Add a blocklist of ~120 common BCL/framework method names that are
skipped during cross-file call resolution.

Made-with: Cursor
---
 graphify/extract.py | 35 +++++++++++++++++++++++++++++++++++
 1 file changed, 35 insertions(+)

diff --git a/graphify/extract.py b/graphify/extract.py
index dbd441c6..015c8a46 100644
--- a/graphify/extract.py
+++ b/graphify/extract.py
@@ -3345,6 +3345,39 @@ def extract(paths: list[Path], cache_root: Path | None = None) -> dict:
     # Cross-file call resolution for all languages
     # Each extractor saved unresolved calls in raw_calls. Now that we have all
     # nodes from all files, resolve any callee that exists in another file.
+    _BCL_METHOD_BLOCKLIST = frozenset({
+        "contains", "equals", "gethashcode", "tostring", "gettype",
+        "compareto", "startswith", "endswith", "replace", "split",
+        "trim", "trimstart", "trimend", "substring", "indexof",
+        "lastindexof", "insert", "remove", "toarray", "tolist",
+        "todictionary", "count", "any", "all", "first", "firstordefault",
+        "last", "lastordefault", "single", "singleordefault",
+        "where", "select", "selectmany", "orderby", "orderbydescending",
+        "groupby", "skip", "take", "aggregate", "sum", "min", "max",
+        "average", "concat", "zip", "distinct", "union", "intersect",
+        "except", "reverse", "append", "prepend", "add", "clear",
+        "dispose", "close", "read", "write", "flush", "seek",
+        "getawaiter", "getresult", "configureawait",
+        "trygetvalue", "containskey", "containsvalue",
+        "format", "join", "isnullorempty", "isnullorwhitespace",
+        "parse", "tryparse",
+        "listasync", "getasync", "saveasync", "deleteasync",
+        "updateasync", "createasync", "findasync", "existsasync",
+        "executeasync", "sendasync", "receiveasync",
+        "openasync", "closeasync", "readasync", "writeasync",
+        "createdbcontext", "abortwithstatus",
+        "abortwithstatuscode", "map", "mapget", "mappost", "mapput",
+        "mapdelete", "useswagger", "useswaggerui",
+        "addsingleton", "addscoped", "addtransient",
+        "useendpoints", "userouting", "useauthorization",
+        "useauthentication", "usecors", "usehttpsredirection",
+        "getlogger", "loginformation", "logwarning", "logerror",
+        "logdebug", "logcritical",
+        "ok", "notfound", "badrequest", "unauthorized",
+        "nocontent", "created", "accepted",
+        "run", "build", "createbuilder",
+    })
+
     global_label_to_nid: dict[str, str] = {}
     for n in all_nodes:
         raw = n.get("label", "")
@@ -3358,6 +3391,8 @@ def extract(paths: list[Path], cache_root: Path | None = None) -> dict:
             callee = rc.get("callee", "")

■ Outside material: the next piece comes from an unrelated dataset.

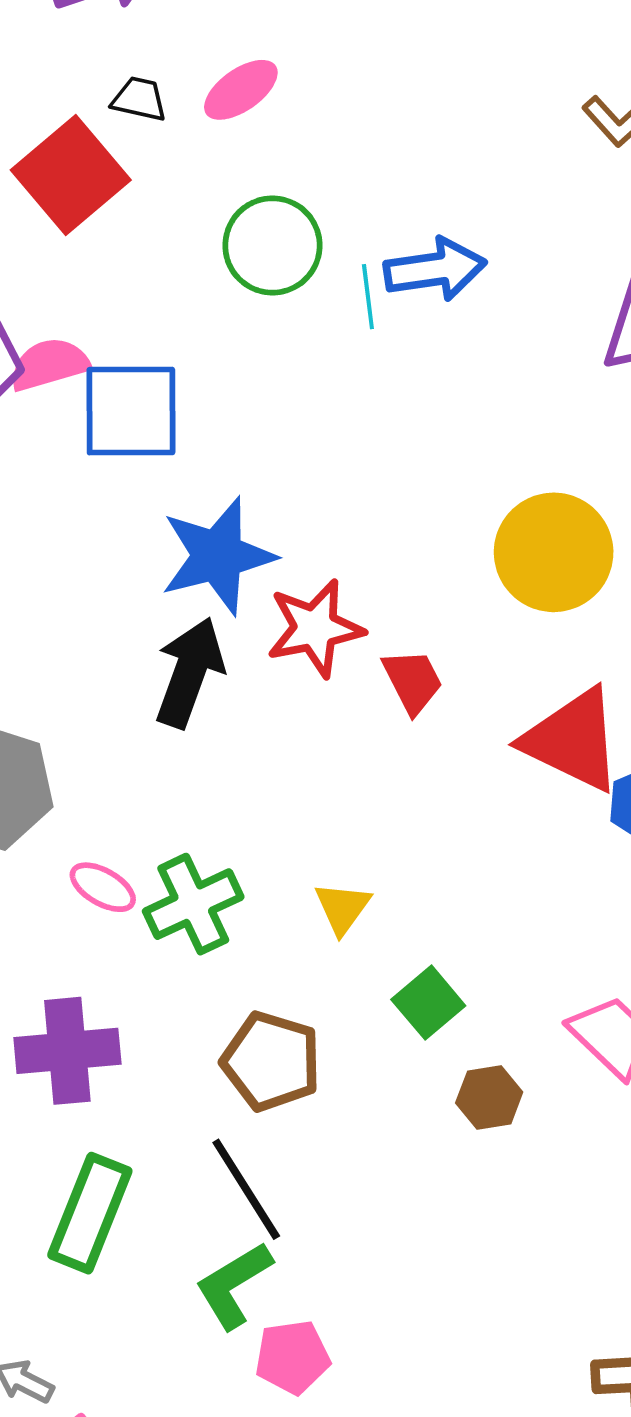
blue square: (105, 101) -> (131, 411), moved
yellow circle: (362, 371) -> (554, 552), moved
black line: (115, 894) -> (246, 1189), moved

             if not callee:
                 continue
+            if callee.lower() in _BCL_METHOD_BLOCKLIST:
+                continue
             tgt = global_label_to_nid.get(callee.lower())
             caller = rc["caller_nid"]
             if tgt and tgt != caller and (caller, tgt) not in existing_pairs: